Covid changed everything for restaurants, most notably the business model.
THANKS TO VACCINE PASSPORTS, restaurants are beginning to return to normalcy, but they are still a long way from being out of the woods. Along with the lingering pandemic, restaurants are also dealing with rising food prices, supply chain issues, severe labour shortages, and new challenges, like food delivery and its associated new costs. Conventional restaurant business math has become increasingly difficult to apply.

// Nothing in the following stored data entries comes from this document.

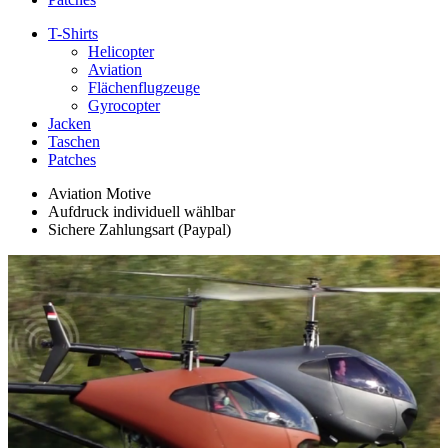
T-Shirts
Helicopter
Aviation
Flächenflugzeuge
Gyrocopter
Jacken
Taschen
Patches
Aviation Motive
Aufdruck individuell wählbar
Sichere Zahlungsart (Paypal)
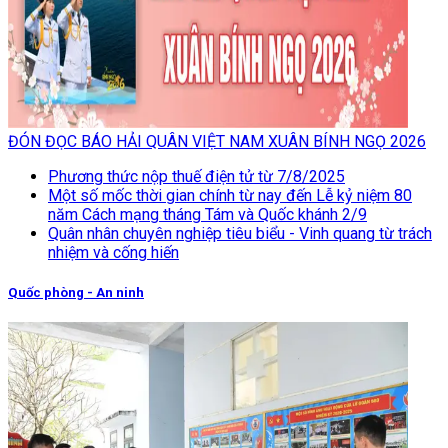
ĐÓN ĐỌC BÁO HẢI QUÂN VIỆT NAM XUÂN BÍNH NGỌ 2026
Phương thức nộp thuế điện tử từ 7/8/2025
Một số mốc thời gian chính từ nay đến Lễ kỷ niệm 80
năm Cách mạng tháng Tám và Quốc khánh 2/9
Quân nhân chuyên nghiệp tiêu biểu - Vinh quang từ trách
nhiệm và cống hiến
Quốc phòng - An ninh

Before the pandemic, the most fundamental rule of restaurant profitability revolved around the cost of food products — that is, it should not exceed 30 percent of the revenue they generate. If you were a smart restaurateur, you’d get that cost down to 25 percent. If the wholesale price of your raw chicken breast and its sauce components and side added up to $5.75, you had better charge $20 if you wanted to survive — and $23 if you expected to one day drive a decent car. But now, even that basic math is not quite viable, and less so for high-end items.

“People still want their lobster and Dungeness crab, so all of those expensive things will still be there and, more than likely, going up in price, relative to what we’re getting charged from the supplier,” says chef David Hawksworth of Hawksworth Restaurant in Vancouver. “Whatever happens down the chain, then we’ll redo the math. You might not see an increase or you might see a 25-per-cent increase.”

While restaurants may increase the price of some menu items, they’ll also need to balance that out by perhaps swapping in a few cheaper items — like cod instead of halibut — or risk losing customers. Or they can search out other efficiencies. Hawksworth, for example, is considering a more “rigid” menu to discourage customer-requested substitutions as a way to control costs — and ease the burden on the back of house, already struggling with a labour shortage.

“You have to be more creative with how you’re handling things,” Hawksworth says. “Portion sizes might get a little bit smaller, [perhaps opt for] more vegetables and a little less protein. It’s tougher if you’re a protein-forward restaurant because at no point will a meat supplier say things are going down in price.”

Supply chain issues have increased shipping costs while making it more difficult for restaurants to get the ingredients they need. Erratic demand has prompted suppliers to reduce inventories.

“Expect another 8- to 12-per-cent increase for food in the next year,” warns chef Michael Allemeier, a culinary instructor at the Southern Alberta Institute of Technology.

Menu engineering is one way to offset rising food prices while maintaining the 30-per-cent benchmark for food costs, according to David Cleary, a professor in George Brown College’s culinary arts program — “whether that’s increasing the sales price for a really awesome product that sells often or decreasing portion sizes where applicable.”

Tracking customer waste to find where portion sizes can be reduced without impacting customers is an option. “But if restaurants are using a lower-quality cut of meat but still charging the same price, the custom- er’s perceived value of the meat starts to diminish,” notes Cleary. That, in turn, impacts customer loyalty.

“I don’t know how much more the market can bear in terms of the guest paying more for food,” says Allemeier. “If the price of oil goes up, the price at the pumps goes up. We grumble, but everybody pays it. We don’t have that same mentality for restaurants. Delivery, labour, and ingredients have all gone up, but it is very hard for operators to increase menu prices, especially now with high unemployment rates.”

Subsidies have helped, but the math will change once again as they subside. “We still have all of our fixed expenses [and] we can’t run at 100 percent because we don’t have enough staff. So, you’re making less but you still have all the risk,” says Hawksworth. “I guess I’ll be able to retire in my next life.”